| Text provided |
It wasn’t just the punters who loved it. Henry Blunt of Time Flies moved his night there in 1997. “It was a fantastic venue to promote in,” he says. “The perfect blend of an underground party vibe with a touch of class, alongside professional management and staff plus a strong door team, Emporium soon became the central focus for Cardiff’s thriving dance music scene. Time Flies events there were some of the best we have ever done, and will live long in the memory.”

Emporium – image from Craig Bartlett

Emporium – image from Craig Bartlett

Another of Cardiff’s longest enduring house nights was actually birthed in the Emporium (does that sound gross? I don’t mean it in a gross way). Although LAMERICA has held parties in nearly every other venue in Cardiff now, Craig Bartlett still has fond memories of the Emporium. “It was the beginning – the place where we started LAMERICA. We put on some of the world’s best DJs there. It was the best and the worst club, for lots of reasons! I would love to do another party in there – Louie Vega’s first ever appearance in 2000 was one of the best nights ever. Also Dimitri from Paris and Danny Krivit playing back to back, and the Todd Terry / CJ Mackintosh Woody Records party in ’94 were big highlights.”

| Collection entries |
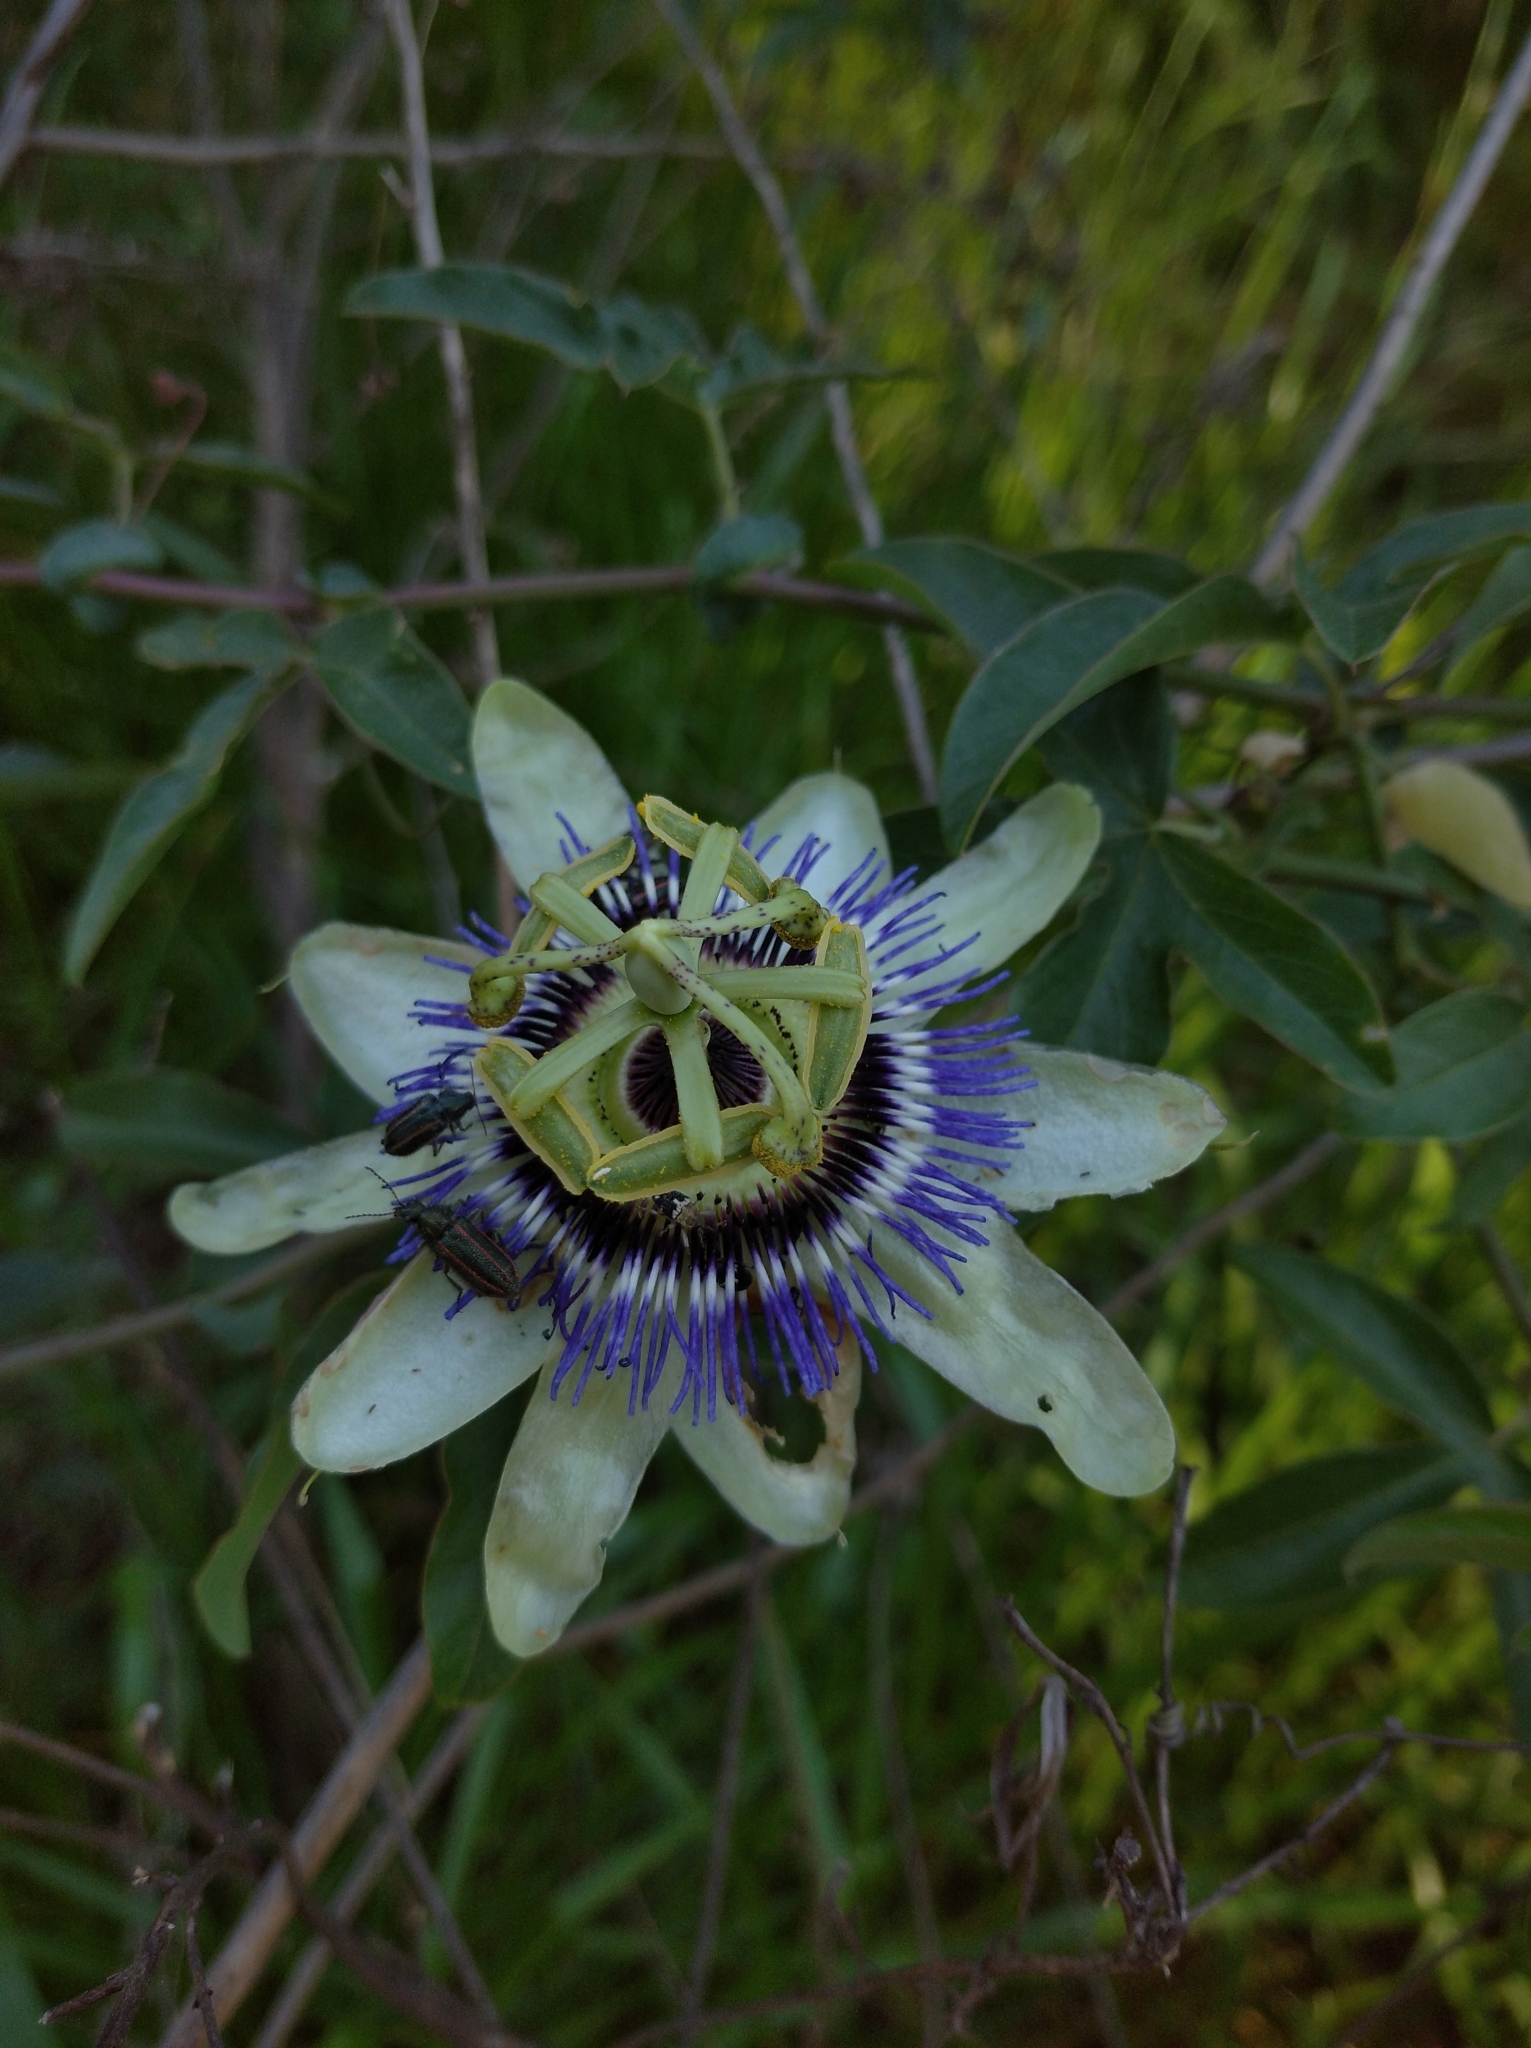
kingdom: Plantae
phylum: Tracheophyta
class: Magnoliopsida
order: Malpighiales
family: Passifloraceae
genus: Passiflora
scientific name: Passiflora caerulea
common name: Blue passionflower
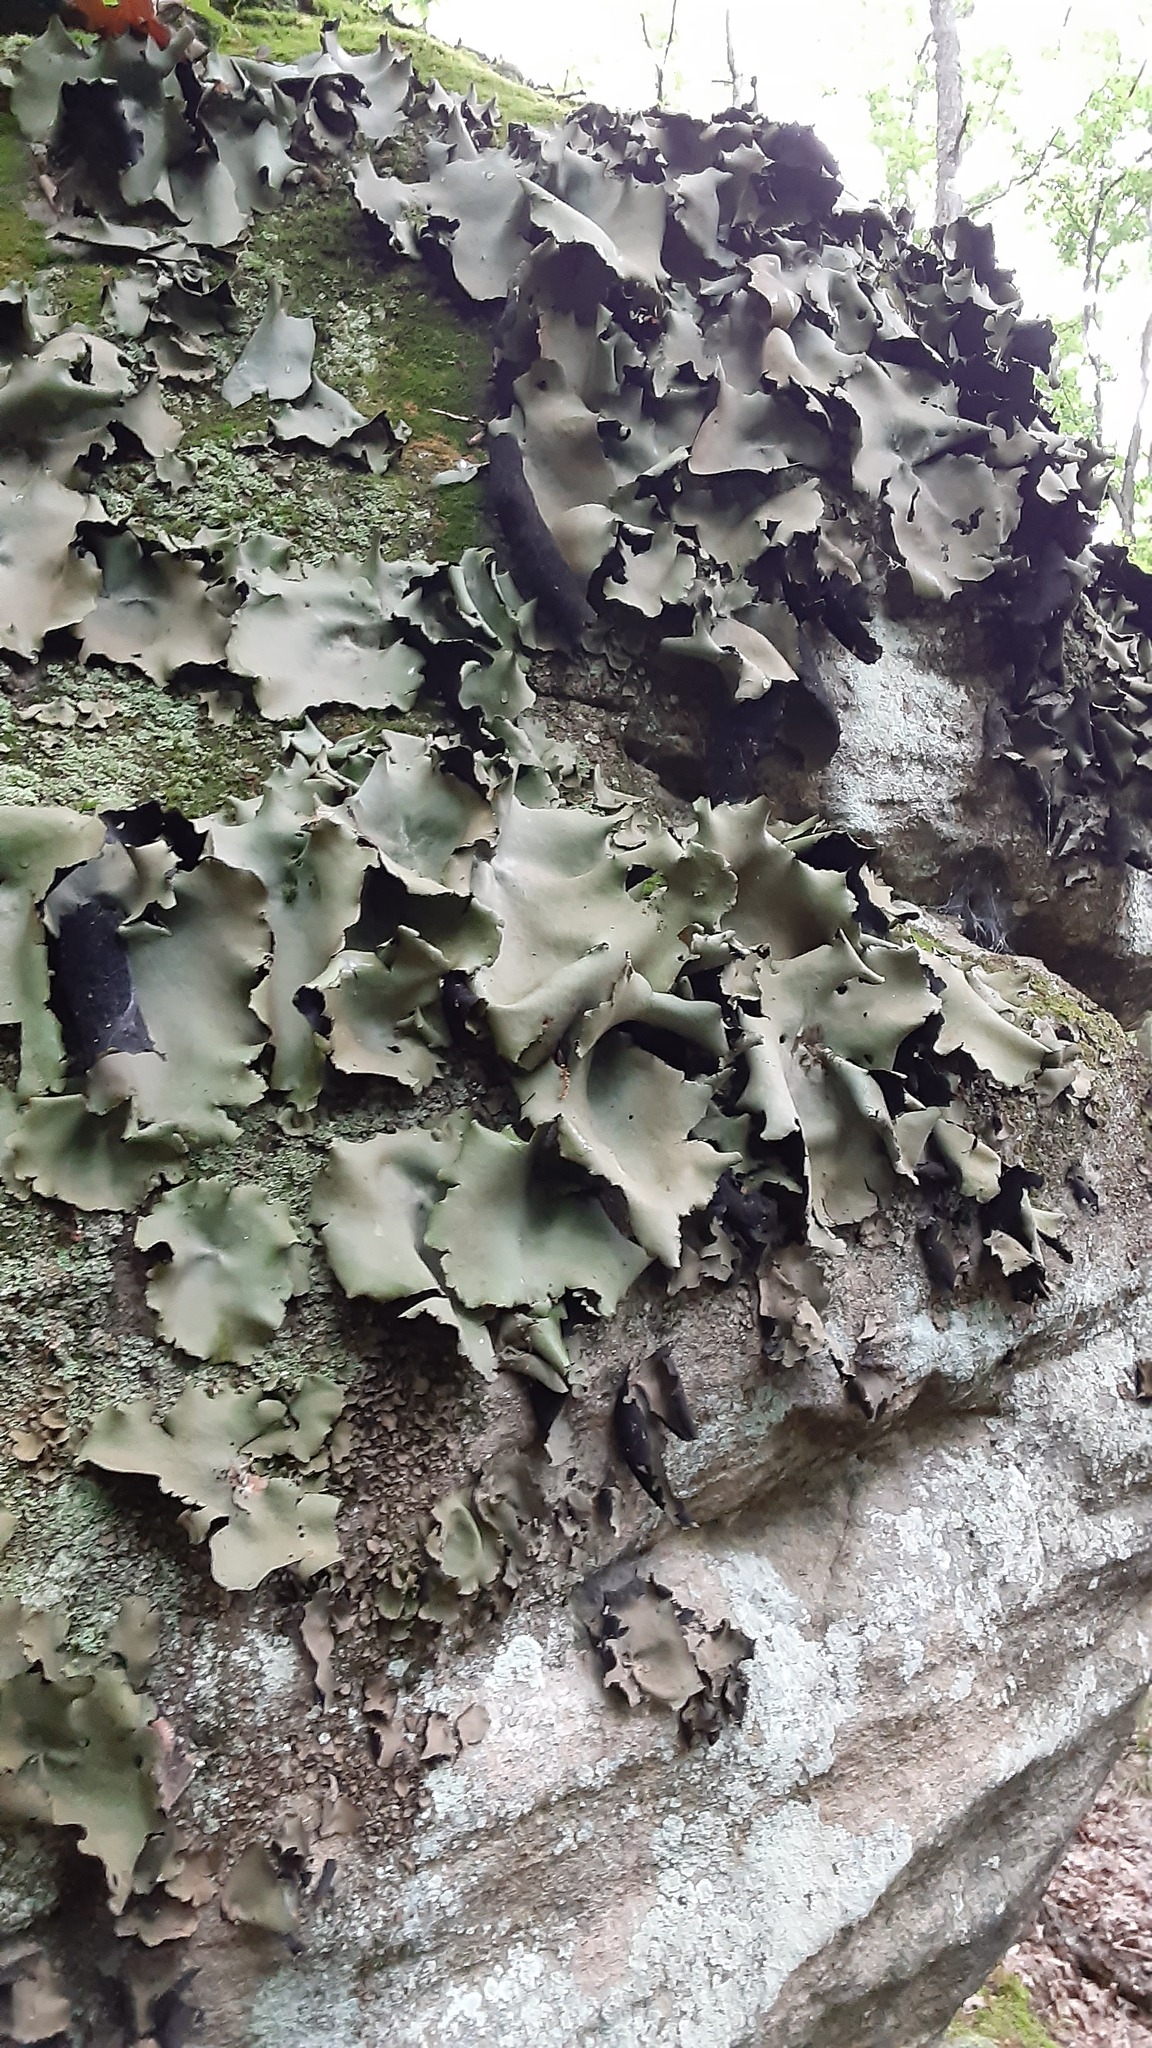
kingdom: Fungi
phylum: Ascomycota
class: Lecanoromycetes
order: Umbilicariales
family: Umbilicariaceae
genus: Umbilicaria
--
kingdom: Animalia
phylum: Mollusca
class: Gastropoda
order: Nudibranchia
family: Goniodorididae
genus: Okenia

| Directive |
Can you take the passage on Cardiff's Emporium club further, picking up right after its final sentence? These rows have no connection to the passage on Cardiff's Emporium club.

| Task result |
Photo courtesy of James Drop

Not everyone loved the place so much. R used to work behind the bar there, and has less fond memories. “Always thought it was overrated as a punter,” he says. “Shit layout, shit soundsystem, not the best vibe. I worked there when it was The Loop. Was shit to work for.”

In its previous incarnations, the unit was The Loop, and before that, it was Tom Toms (the legendary rave club they actually reminisce about in Human Traffic). David tells me “Tom Toms was the heart of the Cardiff rave scene for a couple of years. I think it closed in December 1991, and reopened as The Loop, which was more a normal drinking club. It was that for a few years, then became the Emporium. I loved that club – the last tune every Friday after a night of hardcore was Zoe “Sunshine on a rainy day” – and then the lights would come on! Good times!”

Although David has fond memories of the Emporium, for him, nothing will beat Tom Toms. “There was a real lack of venues mid/late 90s in Cardiff. I had some good nights in the Emporium, but nowhere near as good as when it was Tom Toms! There was something missing I can’t put my finger on it, think it was the vibe as it wasn’t as underground as the Hippo, and not as cool as the City Hall but had some decent nights in there!”

Reality

Back to reality. The here and now. You might be wondering – why now? What’s the point of writing about a Cardiff club that’s been and gone, for so long? There have been so many others. The Hippo has Facebook group dedicated to it, while the Emporium has nothing like that.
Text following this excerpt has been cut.